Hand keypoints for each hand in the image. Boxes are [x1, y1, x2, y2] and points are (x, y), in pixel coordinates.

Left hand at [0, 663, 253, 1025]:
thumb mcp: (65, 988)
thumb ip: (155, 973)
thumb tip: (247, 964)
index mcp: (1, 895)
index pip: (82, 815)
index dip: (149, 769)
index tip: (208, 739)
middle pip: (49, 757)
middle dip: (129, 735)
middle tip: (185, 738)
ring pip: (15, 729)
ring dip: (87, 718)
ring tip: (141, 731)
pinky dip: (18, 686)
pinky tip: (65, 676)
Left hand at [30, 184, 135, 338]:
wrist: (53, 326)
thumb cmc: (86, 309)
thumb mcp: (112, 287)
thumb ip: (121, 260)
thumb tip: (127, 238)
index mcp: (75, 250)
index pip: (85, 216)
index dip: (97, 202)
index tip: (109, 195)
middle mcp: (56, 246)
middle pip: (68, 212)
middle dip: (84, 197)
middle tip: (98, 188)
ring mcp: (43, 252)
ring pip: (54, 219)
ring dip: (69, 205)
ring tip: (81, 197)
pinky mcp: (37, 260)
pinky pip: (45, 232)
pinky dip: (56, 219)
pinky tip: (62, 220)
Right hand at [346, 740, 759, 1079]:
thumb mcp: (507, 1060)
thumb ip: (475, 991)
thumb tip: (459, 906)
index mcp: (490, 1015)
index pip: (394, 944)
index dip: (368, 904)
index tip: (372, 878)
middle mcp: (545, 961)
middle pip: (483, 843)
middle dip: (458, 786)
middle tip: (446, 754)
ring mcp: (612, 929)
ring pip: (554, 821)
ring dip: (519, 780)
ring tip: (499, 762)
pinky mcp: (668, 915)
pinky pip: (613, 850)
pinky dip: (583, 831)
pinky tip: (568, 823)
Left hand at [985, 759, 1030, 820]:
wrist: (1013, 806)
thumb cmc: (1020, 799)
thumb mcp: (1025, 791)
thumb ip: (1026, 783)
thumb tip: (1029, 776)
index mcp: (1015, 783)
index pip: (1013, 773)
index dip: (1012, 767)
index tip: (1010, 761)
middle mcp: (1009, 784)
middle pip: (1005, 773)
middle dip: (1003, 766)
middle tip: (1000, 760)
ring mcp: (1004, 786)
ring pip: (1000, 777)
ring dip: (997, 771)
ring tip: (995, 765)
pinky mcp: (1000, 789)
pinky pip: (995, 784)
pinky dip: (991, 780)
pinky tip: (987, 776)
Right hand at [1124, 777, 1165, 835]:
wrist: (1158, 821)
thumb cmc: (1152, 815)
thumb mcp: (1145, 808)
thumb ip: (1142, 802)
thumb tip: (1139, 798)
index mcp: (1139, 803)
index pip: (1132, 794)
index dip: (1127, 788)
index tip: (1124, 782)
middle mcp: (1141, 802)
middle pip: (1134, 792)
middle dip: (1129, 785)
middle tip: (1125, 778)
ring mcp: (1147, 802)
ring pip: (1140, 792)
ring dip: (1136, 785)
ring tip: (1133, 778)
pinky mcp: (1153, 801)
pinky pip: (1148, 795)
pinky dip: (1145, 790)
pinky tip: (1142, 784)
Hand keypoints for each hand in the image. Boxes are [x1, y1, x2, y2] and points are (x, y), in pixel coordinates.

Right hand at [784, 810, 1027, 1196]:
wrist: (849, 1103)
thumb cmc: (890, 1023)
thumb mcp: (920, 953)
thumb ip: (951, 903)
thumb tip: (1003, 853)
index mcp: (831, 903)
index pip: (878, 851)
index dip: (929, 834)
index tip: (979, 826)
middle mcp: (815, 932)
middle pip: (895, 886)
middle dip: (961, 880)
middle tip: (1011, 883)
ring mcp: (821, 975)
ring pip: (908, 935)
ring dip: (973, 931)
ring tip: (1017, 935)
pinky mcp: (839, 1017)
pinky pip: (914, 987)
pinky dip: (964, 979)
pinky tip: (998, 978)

——

:: BRIEF ::
Note each line above that holds "Right", then copy all of them.

:: TASK ANSWER ::
Right hand at [346, 740, 759, 1079]:
Right hand at [1124, 777, 1165, 835]:
Right hand at [784, 810, 1027, 1196]:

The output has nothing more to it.